Logo nas primeiras cenas, Matt Ross deixa claro que o dia-a-dia da família Cash não é dos mais tediosos: a disciplina que exige dos filhos não é apenas cultural, mas também extremamente focada em atividades físicas, praticadas por todos, desde o mais velho, Bodevan (George McKay), até os menores. Todos eles também são leitores vorazes - ficção, filosofia, história, sociologia e até sexualidade são assuntos banais nas discussões familiares - e questionadores do status quo. São capazes de discutir a Declaração de Direitos Universais e "Lolita", de Vladimir Nabokov, e rejeitam a alimentação equivocada dos norte-americanos. Ben os trata de igual para igual, sem tratá-los com condescendência ou superioridade. São crianças felizes, acima de tudo, mas seu universo particular sofre uma ruptura brusca quando seu avô, Jack (Frank Langella), resolve entrar na Justiça pela guarda de todos: segundo ele, as crianças são prejudicadas por sua falta de convívio com pessoas de sua idade e privadas de uma educação convencional que lhes será útil no futuro. A situação fica ainda mais delicada quando Bodevan revela ao pai seu desejo de cursar uma universidade - desejo compartilhado inclusive por sua mãe.

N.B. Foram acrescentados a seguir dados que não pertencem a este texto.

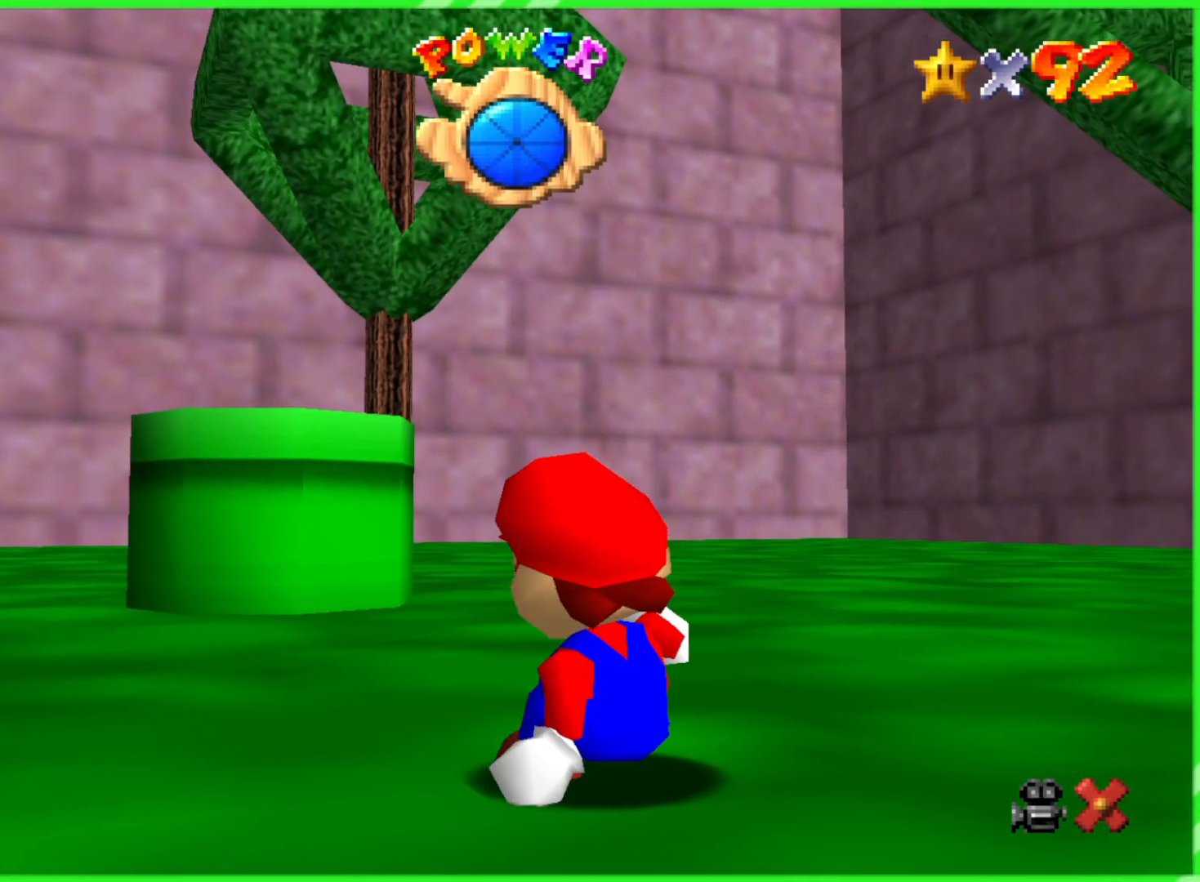
{"buttons": [], "left_stick": "center", "events": [[100, "C_RIGHT", "down"], [283, "C_RIGHT", "up"]]}
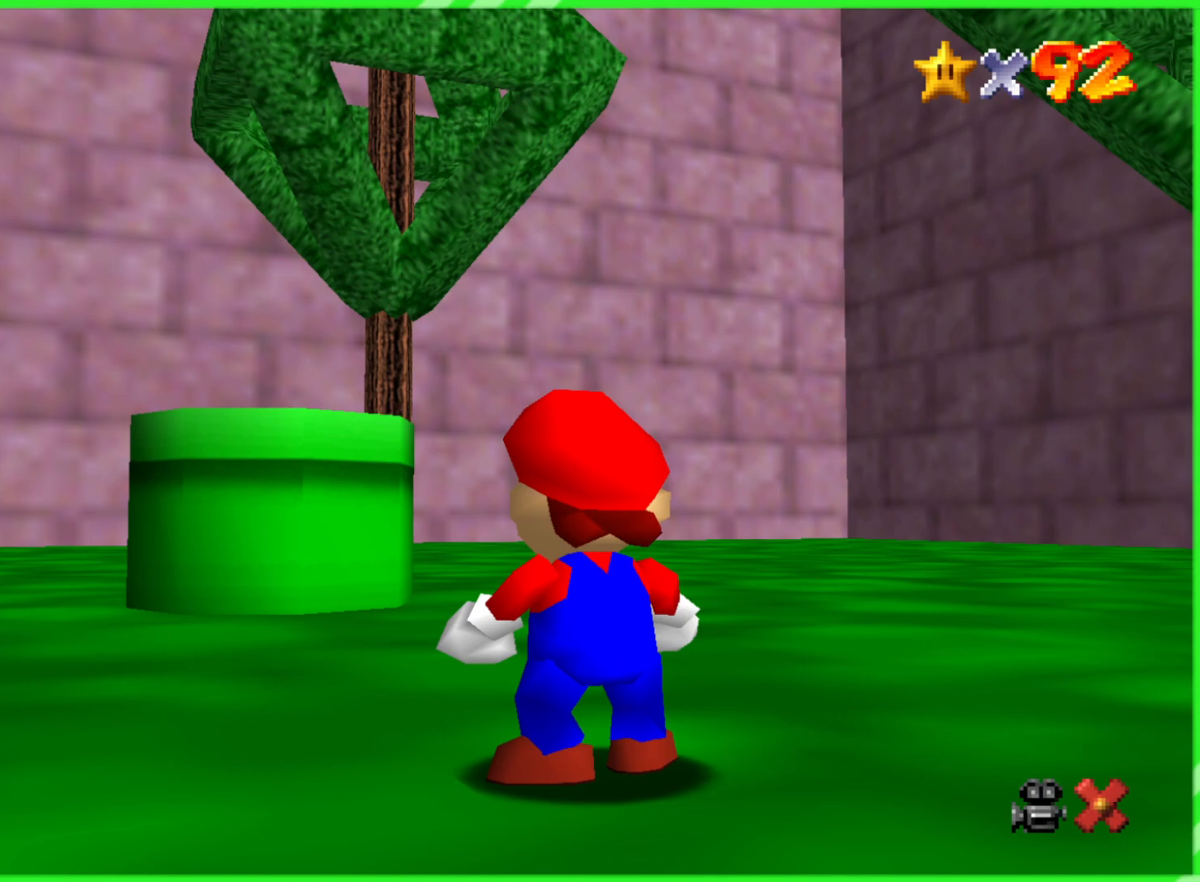
{"buttons": [], "left_stick": "center", "events": [[233, "C_RIGHT", "down"], [350, "C_LEFT", "down"], [350, "C_RIGHT", "up"], [367, "C_LEFT", "up"]]}
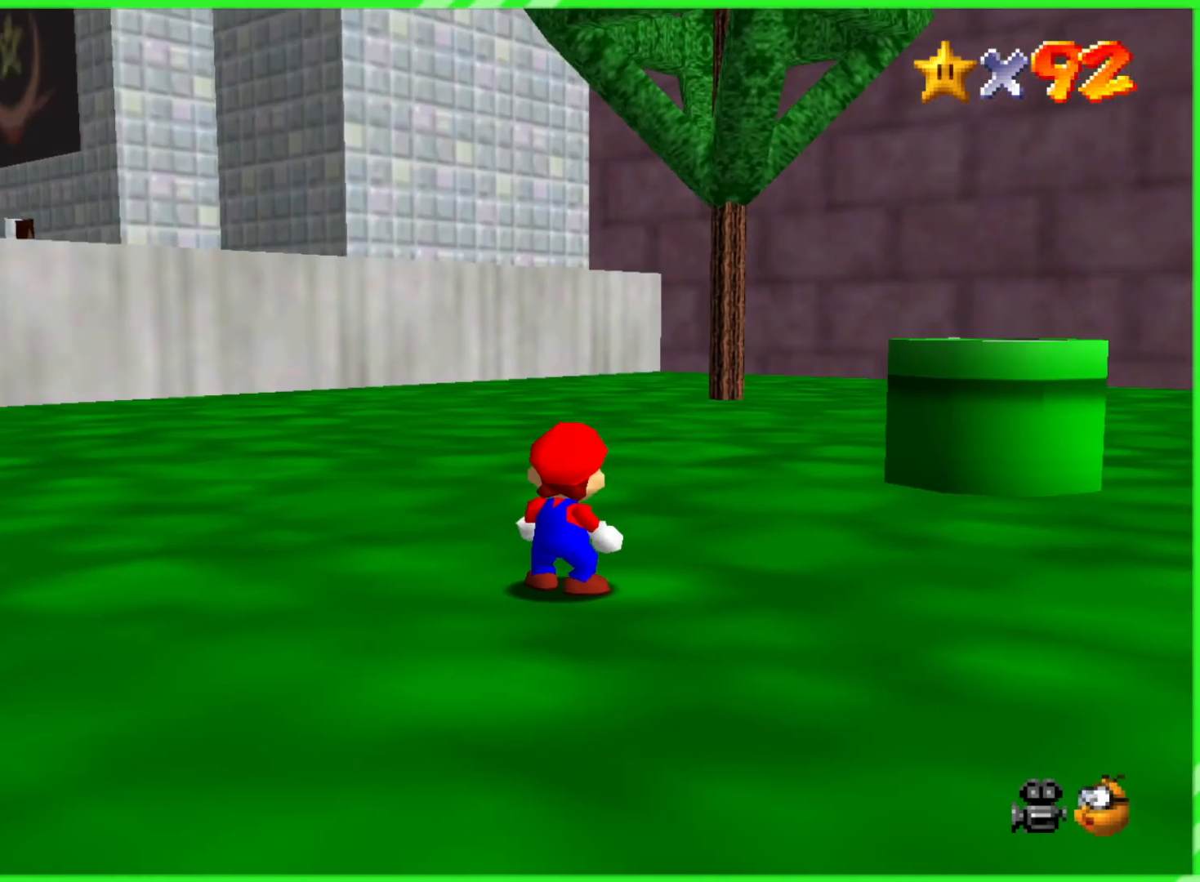
{"buttons": ["C_LEFT"], "left_stick": "up-right", "events": [[67, "left_stick", "up"], [150, "left_stick", "up-right"], [383, "C_LEFT", "down"]]}
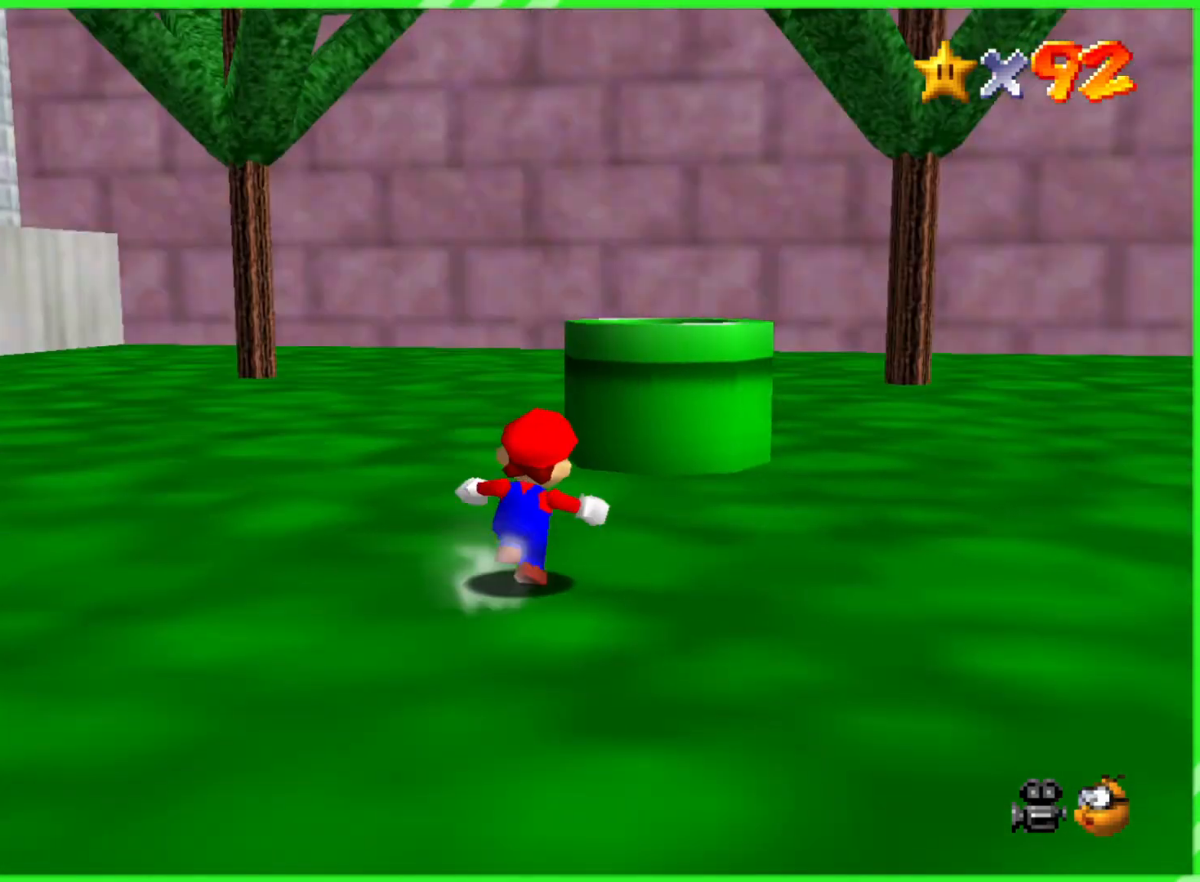
{"buttons": ["A"], "left_stick": "up", "events": [[33, "C_LEFT", "up"], [183, "left_stick", "up"], [483, "A", "down"]]}
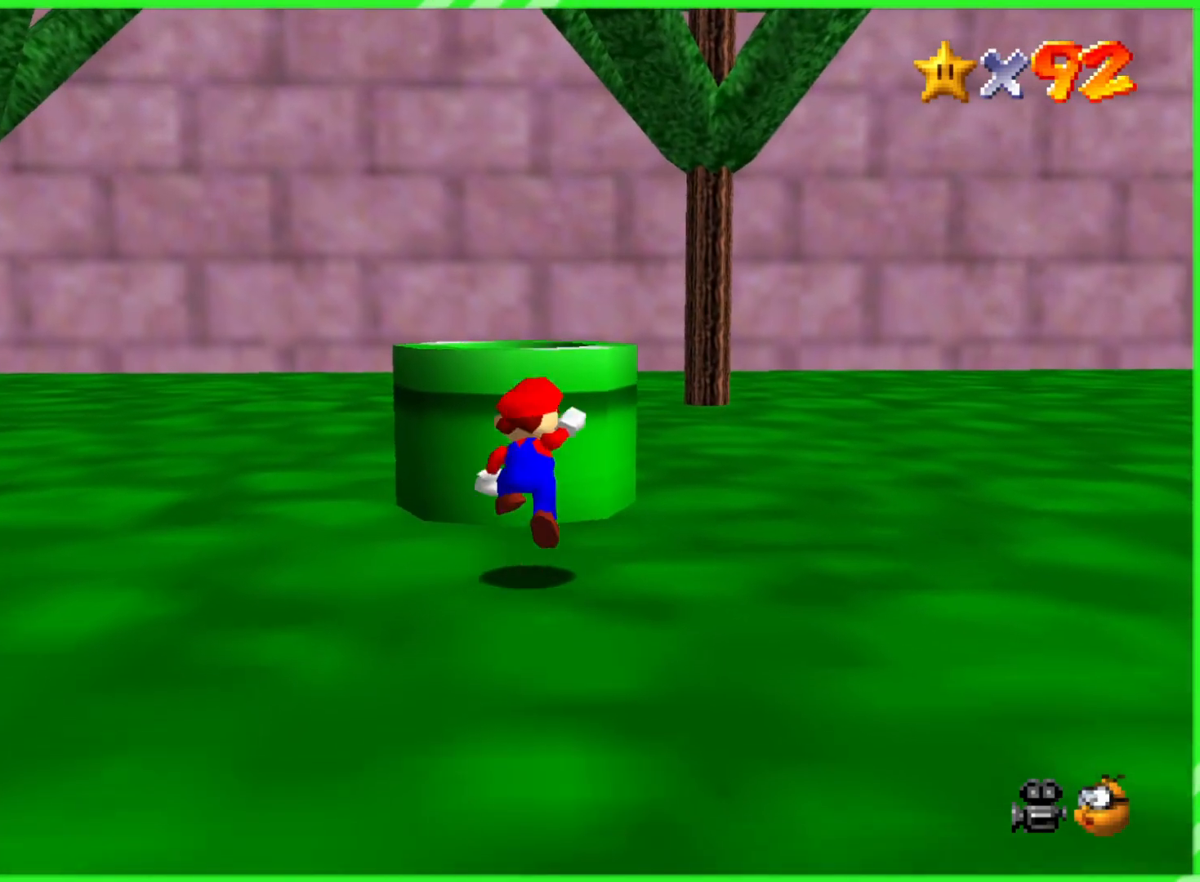
{"buttons": [], "left_stick": "center", "events": [[267, "A", "up"], [383, "left_stick", "center"]]}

Não há cenas desnecessárias em "Capitão Fantástico": seu roteiro é preciso e eficaz é construído exemplarmente a modo de apresentar à plateia seus personagens, seus conflitos e suas questões sem que nada pareça aleatório ou soe forçado. O elenco infantil tira de letra o desafio de representar membros de uma família que tem ecos do movimento hippie e se desenha como uma utopia moderna, e Viggo Mortensen aparece como o maestro de uma sinfonia comovente e, em certos momentos, bastante divertida - o embate entre a cultura natural e intelectual dos Cash com a sociedade capitalista e ególatra do resto dos familiares tem cenas preciosas. Matt Ross não busca a emoção rasteira ou a discussão maniqueísta: seus personagens são complexos e falíveis, e embora Ben seja o herói da estória, ele tampouco está absolutamente correto e acima de críticas. O diretor equilibra com presteza todos os elementos de sua trama, constrói uma atmosfera sólida e crível, e consegue, com inteligência, criar um desfecho que torna tudo ainda mais humano e honesto - mas que pode não agradar aos mais radicais. Elogiadíssimo pela crítica, principalmente pelo desempenho de Mortensen, "Capitão Fantástico" é, sem favores, um dos melhores filmes de sua temporada, e uma pérola a ser constantemente revisitada como um presente para a alma.